* [Extract provided]:
******************************
Author: Oscar Cronquist Article last updated on April 15, 2021

compare files in two different folders and their sub folders

Today I would like to share a macro that compares the content in two different folders and their subfolders. It compares the file names but not the file sizes.

The macro returns a new worksheet populated with duplicate and unique file names. In this example the picture shows the content in these two folders:

  • c:\temp\
  • c:\temp1\

The file information for duplicate files in the first folder is in columns A to C, the second folder is in columns D to F.

As you can see in the image above, duplicate file names are listed together. Duplicate file names in the same folder tree and the corresponding folder tree are grouped together.

Unique files from both folders are in columns A to C, below the duplicate file list. If you have folders with a lot of files and subfolders the macro may take a while to finish.

What happens when you start the macro?

  1. Select the first folder
  2. Select the second folder
  3. A new sheet is inserted
  4. The file data is saved to the new sheet
  5. Macro ends

Where do I save the code?
******************************
* [Data for review]:

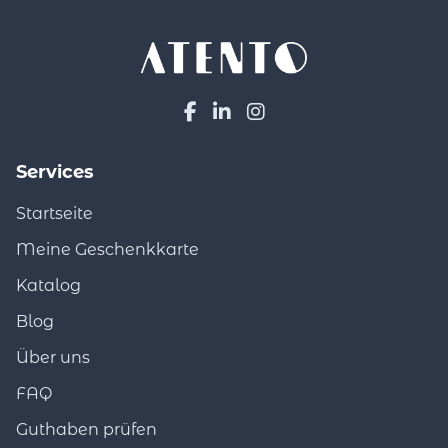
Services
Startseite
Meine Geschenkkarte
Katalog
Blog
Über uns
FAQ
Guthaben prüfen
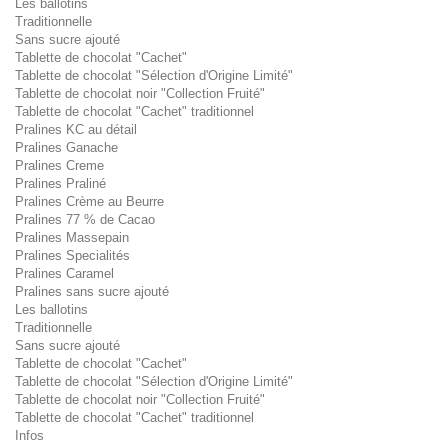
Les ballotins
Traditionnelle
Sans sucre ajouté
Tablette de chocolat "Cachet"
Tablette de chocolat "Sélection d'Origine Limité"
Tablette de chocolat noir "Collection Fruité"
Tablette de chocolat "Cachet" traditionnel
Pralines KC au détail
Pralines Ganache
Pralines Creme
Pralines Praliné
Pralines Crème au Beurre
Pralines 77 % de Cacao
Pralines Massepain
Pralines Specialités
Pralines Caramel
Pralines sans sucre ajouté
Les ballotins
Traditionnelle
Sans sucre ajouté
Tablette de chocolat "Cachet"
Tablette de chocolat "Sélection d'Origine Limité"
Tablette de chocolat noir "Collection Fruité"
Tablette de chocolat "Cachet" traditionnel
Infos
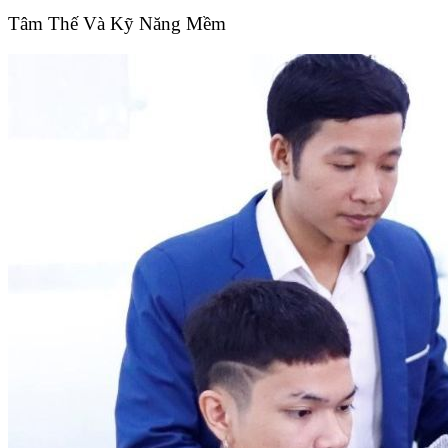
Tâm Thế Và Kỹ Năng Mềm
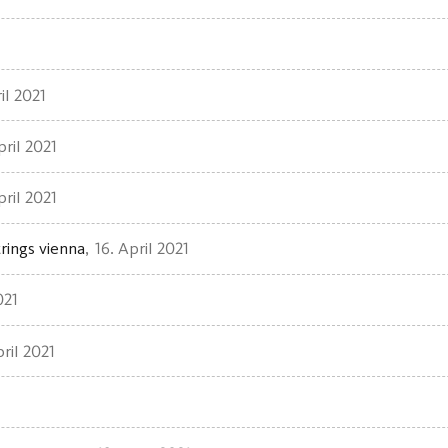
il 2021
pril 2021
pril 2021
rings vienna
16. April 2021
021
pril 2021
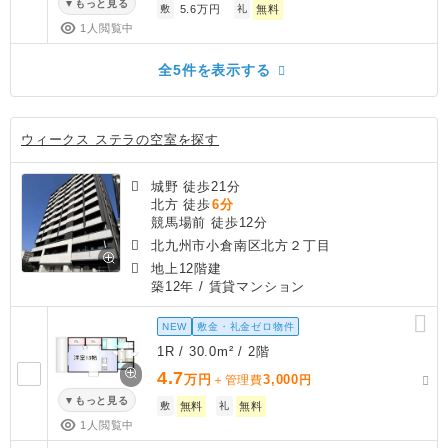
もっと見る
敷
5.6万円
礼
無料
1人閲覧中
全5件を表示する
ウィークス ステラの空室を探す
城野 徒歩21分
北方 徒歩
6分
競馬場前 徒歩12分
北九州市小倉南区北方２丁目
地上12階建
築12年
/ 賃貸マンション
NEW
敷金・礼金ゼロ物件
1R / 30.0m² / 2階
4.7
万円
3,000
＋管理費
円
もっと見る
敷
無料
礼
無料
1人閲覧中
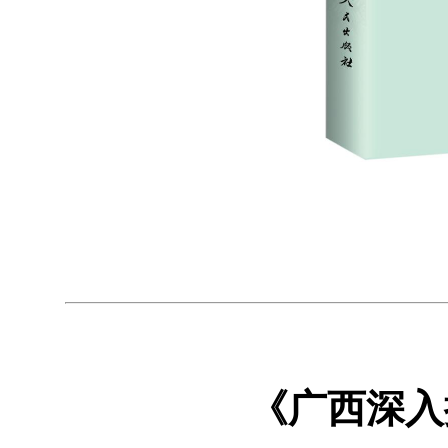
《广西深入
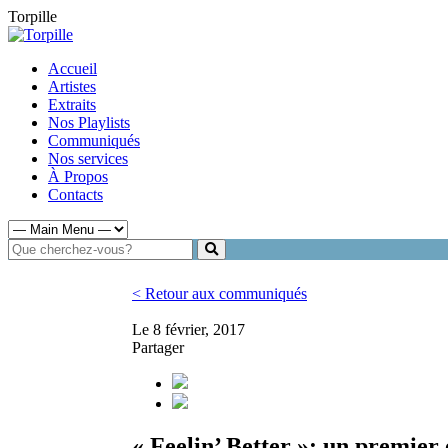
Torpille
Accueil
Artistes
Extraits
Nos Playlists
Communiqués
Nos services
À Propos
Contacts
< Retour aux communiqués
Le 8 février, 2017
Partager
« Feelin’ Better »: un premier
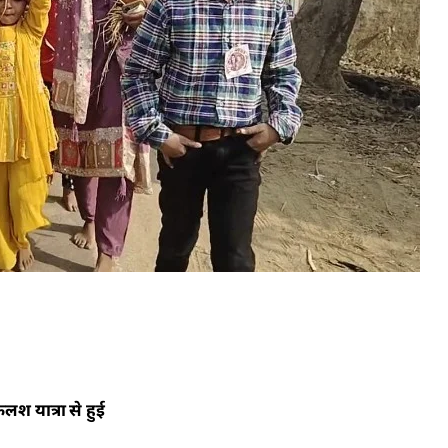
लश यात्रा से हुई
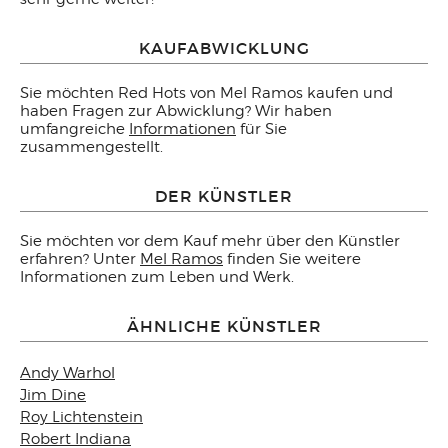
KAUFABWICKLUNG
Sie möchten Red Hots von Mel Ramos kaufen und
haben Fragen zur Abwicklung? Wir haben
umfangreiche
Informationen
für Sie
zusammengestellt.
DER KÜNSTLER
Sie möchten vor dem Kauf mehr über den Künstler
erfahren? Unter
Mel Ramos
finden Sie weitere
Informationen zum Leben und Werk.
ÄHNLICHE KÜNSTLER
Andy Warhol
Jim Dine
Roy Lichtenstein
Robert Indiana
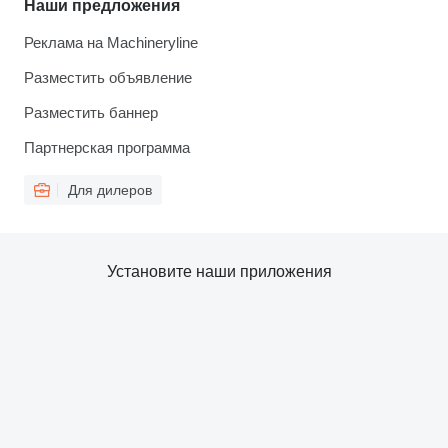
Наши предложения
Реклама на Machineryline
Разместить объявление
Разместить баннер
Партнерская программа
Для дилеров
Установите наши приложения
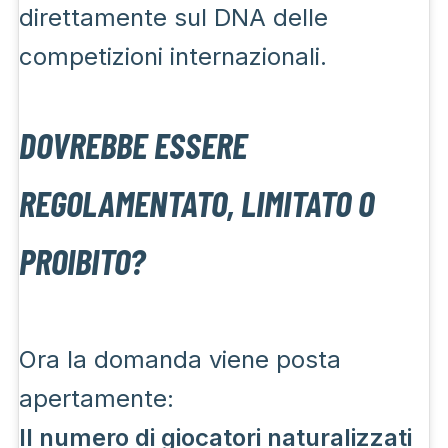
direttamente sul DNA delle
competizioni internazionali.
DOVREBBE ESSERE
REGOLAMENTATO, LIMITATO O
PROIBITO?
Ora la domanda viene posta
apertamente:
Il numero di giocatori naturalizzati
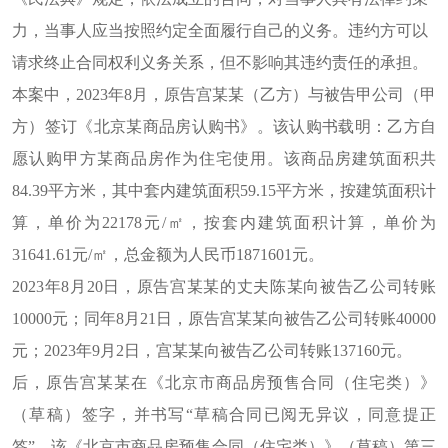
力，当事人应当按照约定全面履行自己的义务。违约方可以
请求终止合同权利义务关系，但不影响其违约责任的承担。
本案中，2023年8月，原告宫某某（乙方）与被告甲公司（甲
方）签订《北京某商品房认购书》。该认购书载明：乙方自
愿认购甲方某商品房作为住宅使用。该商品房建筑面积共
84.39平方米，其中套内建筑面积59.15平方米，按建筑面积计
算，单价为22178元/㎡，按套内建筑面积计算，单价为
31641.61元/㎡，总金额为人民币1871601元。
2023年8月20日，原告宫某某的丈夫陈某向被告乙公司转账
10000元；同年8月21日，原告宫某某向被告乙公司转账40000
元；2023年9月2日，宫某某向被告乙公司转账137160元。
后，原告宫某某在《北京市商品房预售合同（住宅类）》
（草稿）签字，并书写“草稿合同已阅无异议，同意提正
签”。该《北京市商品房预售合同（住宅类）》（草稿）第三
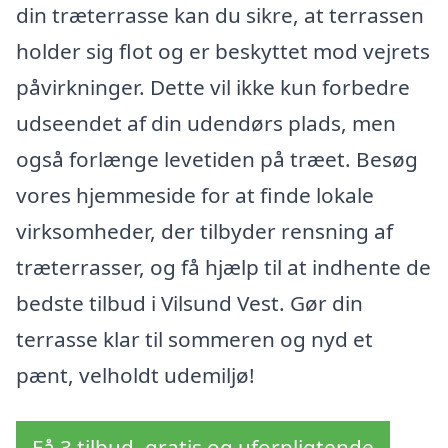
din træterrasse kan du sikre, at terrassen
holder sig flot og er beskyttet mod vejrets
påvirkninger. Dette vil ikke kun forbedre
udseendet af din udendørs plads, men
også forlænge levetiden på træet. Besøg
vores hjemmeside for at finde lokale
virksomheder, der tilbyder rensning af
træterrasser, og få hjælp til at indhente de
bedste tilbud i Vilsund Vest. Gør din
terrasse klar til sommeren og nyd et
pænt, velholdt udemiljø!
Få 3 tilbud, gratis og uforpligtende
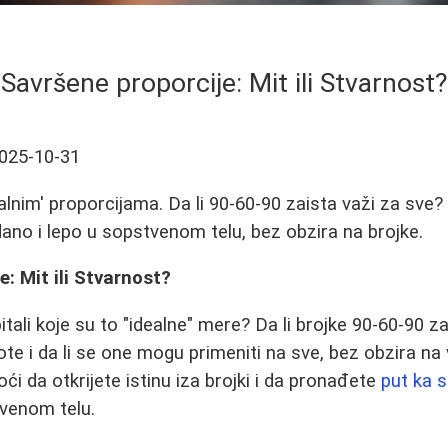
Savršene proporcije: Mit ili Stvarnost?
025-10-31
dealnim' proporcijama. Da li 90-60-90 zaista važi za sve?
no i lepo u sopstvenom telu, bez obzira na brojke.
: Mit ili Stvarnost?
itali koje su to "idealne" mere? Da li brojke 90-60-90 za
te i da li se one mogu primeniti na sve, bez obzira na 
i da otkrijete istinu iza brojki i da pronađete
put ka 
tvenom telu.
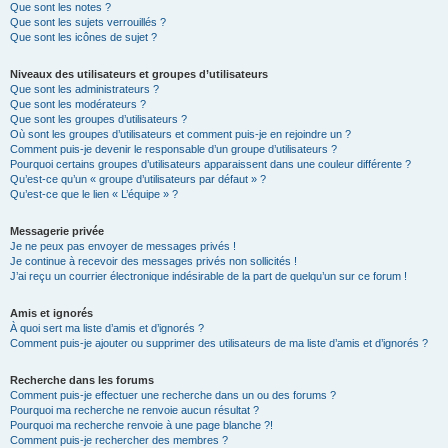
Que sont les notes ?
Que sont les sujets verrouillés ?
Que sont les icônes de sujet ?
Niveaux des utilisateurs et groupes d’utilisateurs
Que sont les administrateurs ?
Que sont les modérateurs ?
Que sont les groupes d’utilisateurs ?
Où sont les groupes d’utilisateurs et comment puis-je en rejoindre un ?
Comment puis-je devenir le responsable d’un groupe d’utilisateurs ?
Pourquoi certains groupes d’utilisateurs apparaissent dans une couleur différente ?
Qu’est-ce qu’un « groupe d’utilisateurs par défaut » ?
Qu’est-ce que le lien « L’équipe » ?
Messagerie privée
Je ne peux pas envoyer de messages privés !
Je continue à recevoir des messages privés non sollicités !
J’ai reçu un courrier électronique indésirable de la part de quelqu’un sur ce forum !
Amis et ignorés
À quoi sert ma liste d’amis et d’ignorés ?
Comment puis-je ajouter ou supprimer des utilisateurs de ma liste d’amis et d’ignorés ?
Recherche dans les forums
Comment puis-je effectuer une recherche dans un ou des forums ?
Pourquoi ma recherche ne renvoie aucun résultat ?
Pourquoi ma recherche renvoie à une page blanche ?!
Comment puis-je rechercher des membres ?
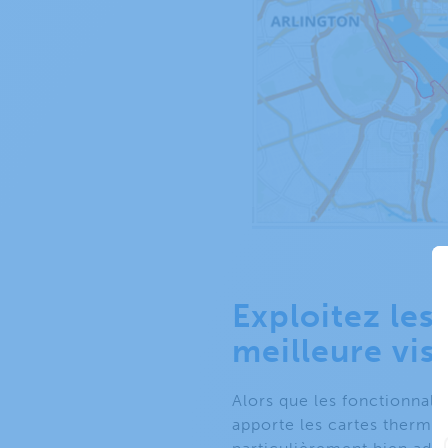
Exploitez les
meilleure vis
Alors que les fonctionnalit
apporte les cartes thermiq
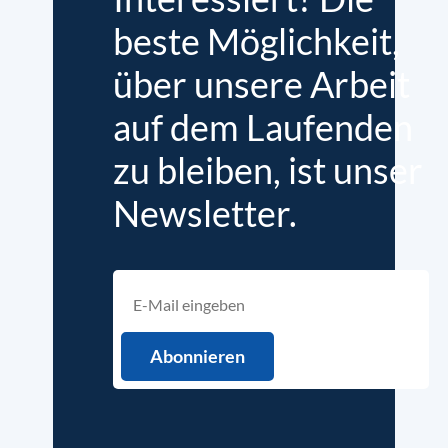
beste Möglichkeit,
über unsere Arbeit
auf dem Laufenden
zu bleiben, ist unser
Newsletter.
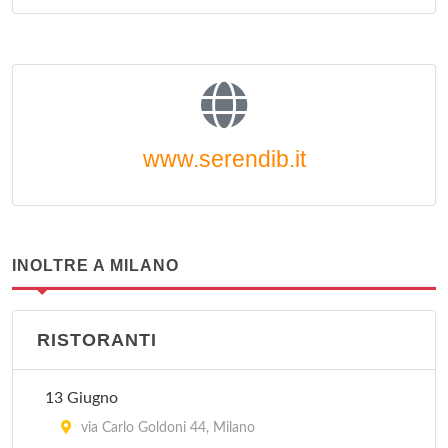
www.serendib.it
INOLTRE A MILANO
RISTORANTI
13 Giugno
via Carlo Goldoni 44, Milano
******************************
* [Task]: Continue the article on comparing file names in two folders and their subfolders, starting after its last line.

* [Output for this exercise]:
  1. Copy the VBA code below
  2. Go to the VB Editor (Alt + F11)
  3. Click "Insert" on the menu
  4. Click "Module"
  5. Paste code to the code window
  6. Return to excel

VBA Code

'Name macro
Sub CompareContentsofTwoFolders()

'Dimension variables and declare data types
Dim pth1 As String, pth2 As String
Dim r1 As Single, r2 As Single
Dim arrd() As Variant
Dim arru() As Variant

'Redimension array variables
ReDim arrd(0 To 5, 0)
ReDim arru(0 To 2, 0)

'Show a dialog box and ask for a path to the first folder
With Application.FileDialog(msoFileDialogFolderPicker)
    .Show
    pth1 = .SelectedItems(1) & "\"
End With

'Show another dialog box and ask for a path to the second folder
With Application.FileDialog(msoFileDialogFolderPicker)
    .Show
    pth2 = .SelectedItems(1) & "\"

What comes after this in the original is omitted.